I am trying the following apporach
- Group by product name
- Then filter the aggregation results to check each product has both
key1/value1
andkey2/value2
I group them by product_name
and combine meta fields in each bucket as follows
{
"size": 0,
"aggs": {
"by_product": {
"terms": {
"field": "product_name"
},
"aggs": {
"all_meta": {
"top_hits": {
"_source": {
"includes": [
"meta.key",
"meta.value"
]
}
}
}
}
}
}
}
The result after the above aggregation is effectively the following
"aggregations" : {
"by_product" : {
...
"buckets" : [
{
...
"key" : "prod-2",
"all_meta" : {
"hits" : {
...
"hits" : [
{
....
"_source" : {
"meta" : [
{
"value" : "value1",
"key" : "key1"
}
]
}
},
{
....
"_source" : {
"meta" : [
{
"value" : "value2",
"key" : "key2"
}
]
}
}
]
}
}
},
{
....
"key" : "prod-1",
"all_meta" : {
"hits" : {
....
"hits" : [
{
....
"_source" : {
"meta" : [
{
"value" : "value1",
"key" : "key1"
},
{
"value" : "value2",
"key" : "key2"
}
]
}
}
]
}
}
},
{
....
"key" : "prod-3",
"all_meta" : {
"hits" : {
....
"hits" : [
{
....
"_source" : {
"meta" : [
{
"value" : "value2",
"key" : "key2"
}
]
}
}
]
}
}
}
]
}
}
Now, I want to filter values from the above aggrgation and get buckets only when each bucket has both { "key": "key1", "value": "value1" }
and { "key": "key2", "value": "value2" }
in meta.

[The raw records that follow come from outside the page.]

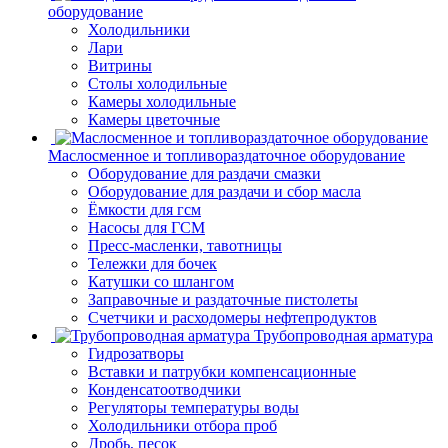
оборудование
Холодильники
Лари
Витрины
Столы холодильные
Камеры холодильные
Камеры цветочные
Маслосменное и топливораздаточное оборудование
Оборудование для раздачи смазки
Оборудование для раздачи и сбор масла
Ёмкости для гсм
Насосы для ГСМ
Пресс-масленки, тавотницы
Тележки для бочек
Катушки со шлангом
Заправочные и раздаточные пистолеты
Счетчики и расходомеры нефтепродуктов
Трубопроводная арматура
Гидрозатворы
Вставки и патрубки компенсационные
Конденсатоотводчики
Регуляторы температуры воды
Холодильники отбора проб
Дробь, песок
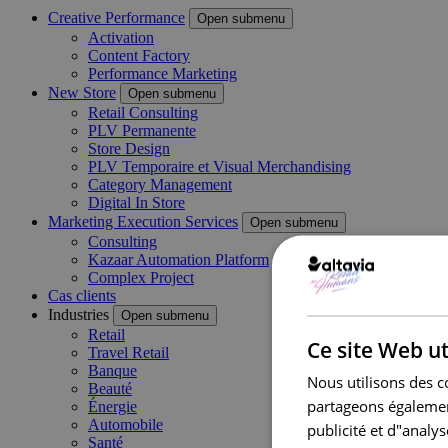
Creative Performance
Open submenu
Activation
Content Factory
Performance Marketing
New Store
Open submenu
Retail Consulting
PLV Permanente
Store Design
PLV Temporaire et Visual Merchandising
Category Management
Digital In Store
Marketing Execution Services
Open submenu
Consulting
Kazaar Automation Platform
Complex Project
Cas clients
Industries
Open submenu
Retail
Ce site Web ut
Travel Retail
Banque
Nous utilisons des c
Beauté
partageons également
Énergie
Automobile
publicité et d"analy
Santé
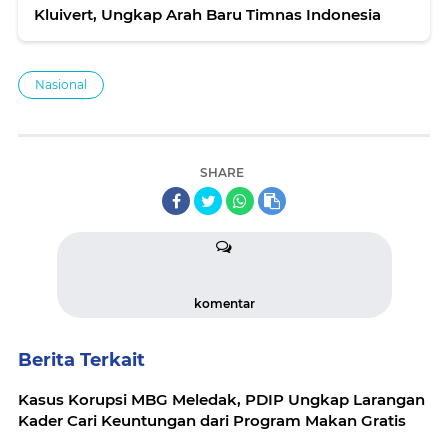
Kluivert, Ungkap Arah Baru Timnas Indonesia
Nasional
SHARE
komentar
Berita Terkait
Kasus Korupsi MBG Meledak, PDIP Ungkap Larangan
Kader Cari Keuntungan dari Program Makan Gratis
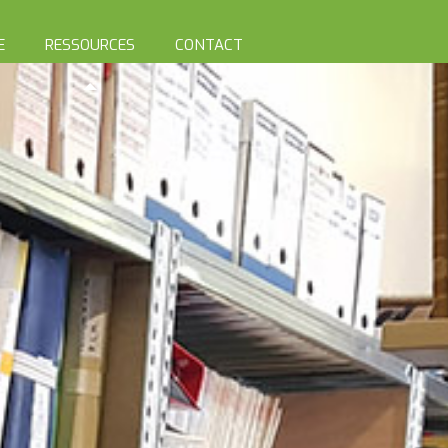
E
RESSOURCES
CONTACT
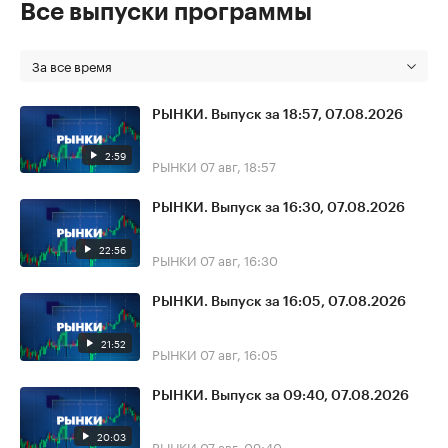
Все выпуски программы
За все время
РЫНКИ. Выпуск за 18:57, 07.08.2026
2:59
РЫНКИ
07 авг, 18:57
РЫНКИ. Выпуск за 16:30, 07.08.2026
22:56
РЫНКИ
07 авг, 16:30
РЫНКИ. Выпуск за 16:05, 07.08.2026
21:52
РЫНКИ
07 авг, 16:05
РЫНКИ. Выпуск за 09:40, 07.08.2026
20:03
РЫНКИ
07 авг, 09:40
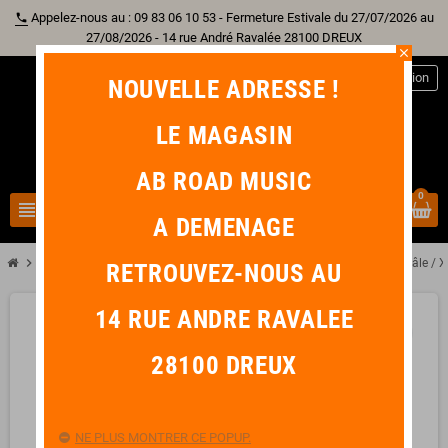
Appelez-nous au : 09 83 06 10 53 - Fermeture Estivale du 27/07/2026 au
phone
27/08/2026 - 14 rue André Ravalée 28100 DREUX
close
person
Connexion
NOUVELLE ADRESSE !
LE MAGASIN
AB ROAD MUSIC
0
view_headline
search
A DEMENAGE
chevron_right
chevron_right
Sono & Lumière
YELLOW CABLE AD27 Adaptateurs Jack Stéréo Mâle / X
RETROUVEZ-NOUS AU
14 RUE ANDRE RAVALEE
favorite_border
28100 DREUX
NE PLUS MONTRER CE POPUP.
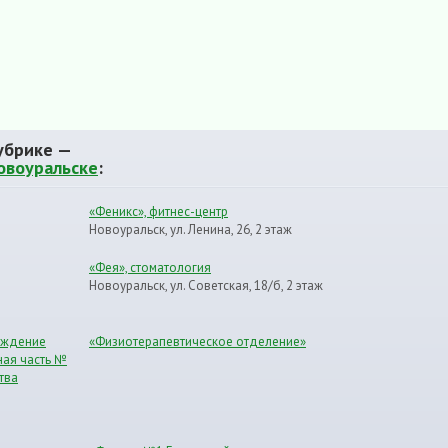
убрике —
овоуральске
:
«Феникс», фитнес-центр
Новоуральск, ул. Ленина, 26, 2 этаж
«Фея», стоматология
Новоуральск, ул. Советская, 18/б, 2 этаж
еждение
«Физиотерапевтическое отделение»
ая часть №
тва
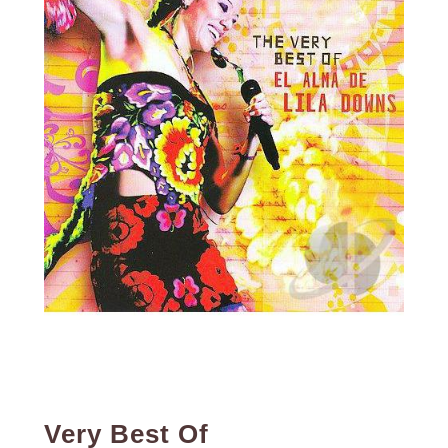
Very Best Of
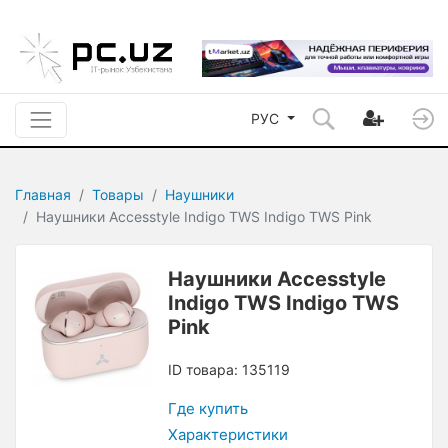
РУС
Главная
Товары
Наушники
Наушники Accesstyle Indigo TWS Indigo TWS Pink
Наушники Accesstyle
Indigo TWS Indigo TWS
Pink
ID товара: 135119
Где купить
Характеристики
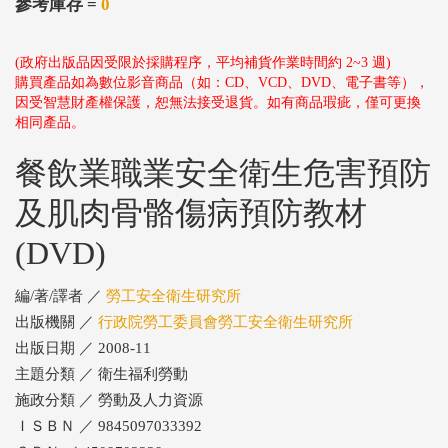
參考庫存 =
0
(政府出版品因受限於採購程序，平均補貨作業時間約 2~3 週)
購買產品如為數位影音商品（如：CD、VCD、DVD、電子書等），
因受智慧財產權保護，恕無法接受退貨。如有商品瑕疵，僅可更換
相同產品。
餐飲業職業安全衛生危害預防
及肌肉骨骼傷病預防教材
(DVD)
編/著/譯者 ／
勞工安全衛生研究所
出版機關 ／
行政院勞工委員會勞工安全衛生研究所
出版日期 ／ 2008-11
主題分類 ／ 衛生福利勞動
施政分類 ／ 勞動及人力資源
ＩＳＢＮ ／ 9845097033392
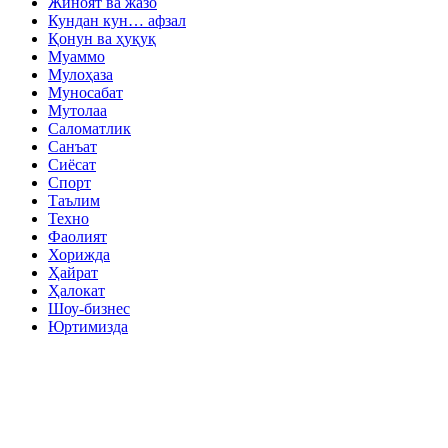
Жиноят ва жазо
Кундан кун… афзал
Қонун ва ҳуқуқ
Муаммо
Мулоҳаза
Муносабат
Мутолаа
Саломатлик
Санъат
Сиёсат
Спорт
Таълим
Техно
Фаолият
Хорижда
Ҳайрат
Ҳалокат
Шоу-бизнес
Юртимизда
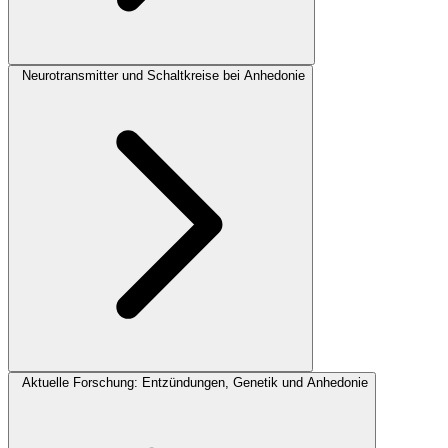
Neurotransmitter und Schaltkreise bei Anhedonie
Aktuelle Forschung: Entzündungen, Genetik und Anhedonie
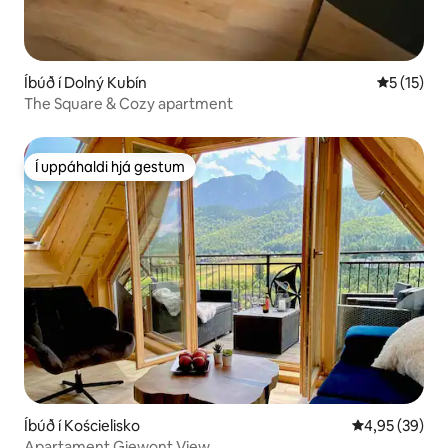
Íbúð í Dolný Kubín
5 af 5 í m
5 (15)
The Square & Cozy apartment
Í uppáhaldi hjá gestum
Í uppáhaldi hjá gestum
Íbúð í Kościelisko
4,95 af 5 í m
4,95 (39)
Apartament Giewont View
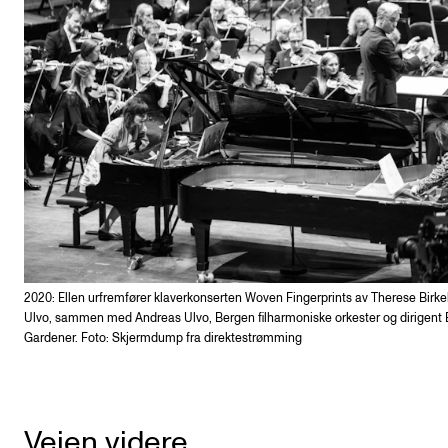
2020: Ellen urfremfører klaverkonserten Woven Fingerprints av Therese Birk
Ulvo, sammen med Andreas Ulvo, Bergen filharmoniske orkester og dirigent
Gardener. Foto: Skjermdump fra direktestrømming
Veien videre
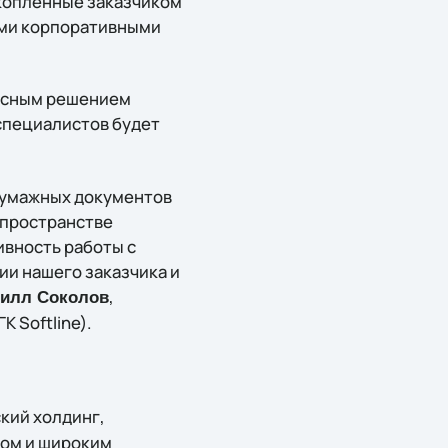
копленные заказчиком
ими корпоративными
лексным решением
специалистов будет
бумажных документов
 пространстве
ивность работы с
ии нашего заказчика и
,
илл Соколов
 Softline).
кий холдинг,
том и широким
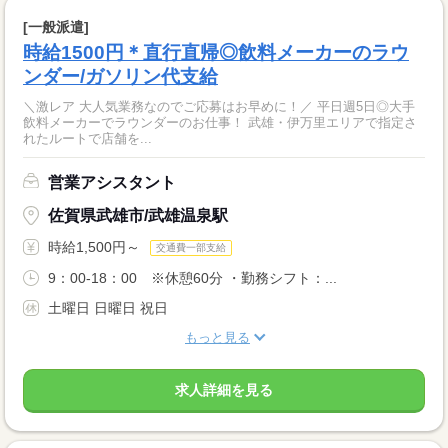
[一般派遣]
時給1500円＊直行直帰◎飲料メーカーのラウ
ンダー/ガソリン代支給
＼激レア 大人気業務なのでご応募はお早めに！／ 平日週5日◎大手
飲料メーカーでラウンダーのお仕事！ 武雄・伊万里エリアで指定さ
れたルートで店舗を...
営業アシスタント
佐賀県武雄市/武雄温泉駅
時給1,500円～
交通費一部支給
9：00-18：00 ※休憩60分 ・勤務シフト：...
土曜日 日曜日 祝日
もっと見る
求人詳細を見る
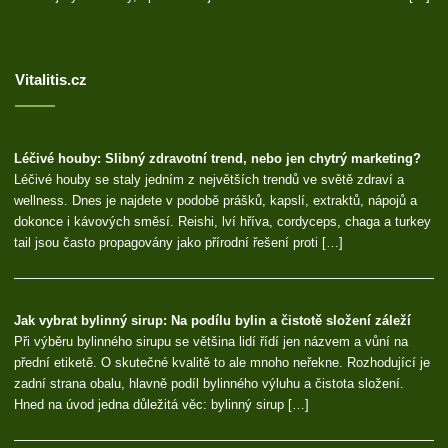
Vitalitis.cz
Léčivé houby: Slibný zdravotní trend, nebo jen chytrý marketing?
Léčivé houby se staly jedním z největších trendů ve světě zdraví a
wellness. Dnes je najdete v podobě prášků, kapslí, extraktů, nápojů a
dokonce i kávových směsí. Reishi, lví hříva, cordyceps, chaga a turkey
tail jsou často propagovány jako přírodní řešení proti […]
Jak vybrat bylinný sirup: Na podílu bylin a čistotě složení záleží
Při výběru bylinného sirupu se většina lidí řídí jen názvem a vůní na
přední etiketě. O skutečné kvalitě to ale mnoho neřekne. Rozhodující je
zadní strana obalu, hlavně podíl bylinného výluhu a čistota složení.
Hned na úvod jedna důležitá věc: bylinný sirup […]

Something like this
{
"query": {
"bool": {
"must": [
{
"nested": {
"path": "buckets.all_meta.hits.hits._source.meta",
"query": {
"bool": {
"must": [
{
"match": {
"buckets.all_meta.hits.hits._source.meta.key": "key1"
}
},
{
"match": {
"buckets.all_meta.hits.hits._source.meta.value": "value1"
}
}
]
}
}
}
},
{
"nested": {
"path": "buckets.all_meta.hits.hits._source.meta",
"query": {
"bool": {
"must": [
{
"match": {
"buckets.all_meta.hits.hits._source.meta.key": "key2"
}
},
{
"match": {
"buckets.all_meta.hits.hits._source.meta.value": "value2"
}
}
]
}
}
}
}
]
}
}
}
But I'm not sure how to do the above step. Is it possible to do this? This stackoverflow question is similar but it doesn't have any answers. Is there any other approach to get the results I want? Any help would be appreciated. Thanks.